Both women offered more details of repeated physical, verbal and sexual abuse that Phillips suffered from family members while growing up. Phillips’ attorney Tim Sweeney said the jury never heard these horrible stories, and if they had, it might have made a difference to even one juror – which is all that would be needed to block a death sentence. “This young man did a terrible, inexcusable thing. But we can see why he did that. And we can begin to see that some of this was part of what was embedded in him because of where he came from. He's not the worst of the worst offenders, even though he’s the worst – this crime may have been the worst type of crime, the rape of a three-year-old.”
But when the state took over, a different picture of Phillips and his defense emerged. Brad Gessner is the chief counsel in the Summit County Prosecutor’s Office. He says these claims that Phillips is the product of a violently abusive home is the latest in a series of delay tactics, and he said that pattern won’t stop until Phillips’ death sentence is carried out. He quoted from an article written by a leading death penalty attorney. “If Ronald Phillips gets life without parole, you’re going to see these attacks continue because as a Death Row lawyer who fights to keep his clients alive: ‘I believe life without parole denies the possibility of redemption every bit as much as strapping a murderer to a gurney and filling him with poison’,” Gessner quoted. “This is not about Ronald Phillips. This is about the death penalty and it’s any opportunity, any attack you can make.”

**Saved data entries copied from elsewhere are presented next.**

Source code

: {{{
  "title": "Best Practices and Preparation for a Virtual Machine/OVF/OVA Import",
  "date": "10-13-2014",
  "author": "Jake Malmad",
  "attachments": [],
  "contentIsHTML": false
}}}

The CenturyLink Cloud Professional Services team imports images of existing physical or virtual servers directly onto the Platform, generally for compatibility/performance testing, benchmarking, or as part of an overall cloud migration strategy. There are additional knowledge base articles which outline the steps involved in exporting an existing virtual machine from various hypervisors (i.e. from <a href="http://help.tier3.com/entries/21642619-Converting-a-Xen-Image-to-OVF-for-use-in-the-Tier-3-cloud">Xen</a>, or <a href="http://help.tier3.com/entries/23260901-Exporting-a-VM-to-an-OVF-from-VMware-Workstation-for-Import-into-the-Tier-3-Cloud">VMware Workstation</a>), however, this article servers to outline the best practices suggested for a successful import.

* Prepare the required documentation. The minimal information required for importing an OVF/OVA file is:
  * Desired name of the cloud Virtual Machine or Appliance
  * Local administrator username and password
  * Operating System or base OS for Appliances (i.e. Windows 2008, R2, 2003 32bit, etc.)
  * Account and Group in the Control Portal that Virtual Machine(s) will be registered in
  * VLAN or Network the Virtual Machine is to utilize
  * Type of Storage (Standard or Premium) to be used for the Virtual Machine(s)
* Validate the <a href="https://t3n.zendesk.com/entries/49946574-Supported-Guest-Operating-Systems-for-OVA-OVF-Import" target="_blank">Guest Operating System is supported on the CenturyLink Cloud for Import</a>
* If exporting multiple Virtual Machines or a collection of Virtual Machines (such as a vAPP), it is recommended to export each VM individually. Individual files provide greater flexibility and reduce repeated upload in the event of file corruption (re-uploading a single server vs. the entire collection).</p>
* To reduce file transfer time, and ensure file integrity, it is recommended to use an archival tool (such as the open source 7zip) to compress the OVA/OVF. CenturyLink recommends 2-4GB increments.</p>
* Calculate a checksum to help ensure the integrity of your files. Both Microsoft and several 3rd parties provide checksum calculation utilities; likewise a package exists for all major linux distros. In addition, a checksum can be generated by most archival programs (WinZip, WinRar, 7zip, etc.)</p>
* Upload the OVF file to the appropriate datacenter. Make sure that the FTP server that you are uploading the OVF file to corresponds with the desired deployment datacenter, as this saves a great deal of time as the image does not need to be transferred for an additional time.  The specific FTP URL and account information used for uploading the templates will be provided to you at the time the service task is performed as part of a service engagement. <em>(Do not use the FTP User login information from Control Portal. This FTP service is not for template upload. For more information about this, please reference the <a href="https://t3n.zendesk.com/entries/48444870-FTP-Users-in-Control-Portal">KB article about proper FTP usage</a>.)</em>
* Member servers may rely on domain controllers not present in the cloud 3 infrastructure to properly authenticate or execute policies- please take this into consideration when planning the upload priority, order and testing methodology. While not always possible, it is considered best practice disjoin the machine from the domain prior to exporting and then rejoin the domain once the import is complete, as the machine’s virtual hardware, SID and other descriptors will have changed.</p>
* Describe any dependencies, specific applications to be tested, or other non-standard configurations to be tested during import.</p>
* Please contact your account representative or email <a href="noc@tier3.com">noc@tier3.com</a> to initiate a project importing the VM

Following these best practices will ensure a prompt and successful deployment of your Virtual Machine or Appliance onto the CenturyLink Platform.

Gessner also took down the case put up by Phillips’ attorneys by highlighting conflicting statements from various family members, friends and experts. And then Gessner turned to the three year old victim, Sheila Marie Evans, who he says hasn’t gotten the justice she deserves and that execution is appropriate. “As the defense has agreed, this crime is the worst of the worst form of this offense. Now, the defense is arguing that he is not the worst offender, and I would take exception with that.” Gessner said. “If you commit the worst of the worst offense, you are that worst offender.”
The parole board will come up with a recommendation on whether to go forward with execution or commute Phillips’ sentence to life in prison. That will go on to the governor on December 9, and he can accept it or reject it. But it might not matter right away. In October, the state applied to use a new three-drug mixture for lethal injection, having found big problems in trying to get the single drug that it had wanted to use for executions after the controversial execution of Dennis McGuire in 2014. McGuire appeared to gasp and choke when he died using a two drug cocktail. Since this newly proposed trio of drugs has never been used in executions before, a legal battle is ahead, and it's just beginning in federal court. And it’s unlikely to conclude in time for Phillips’ scheduled execution date on January 12.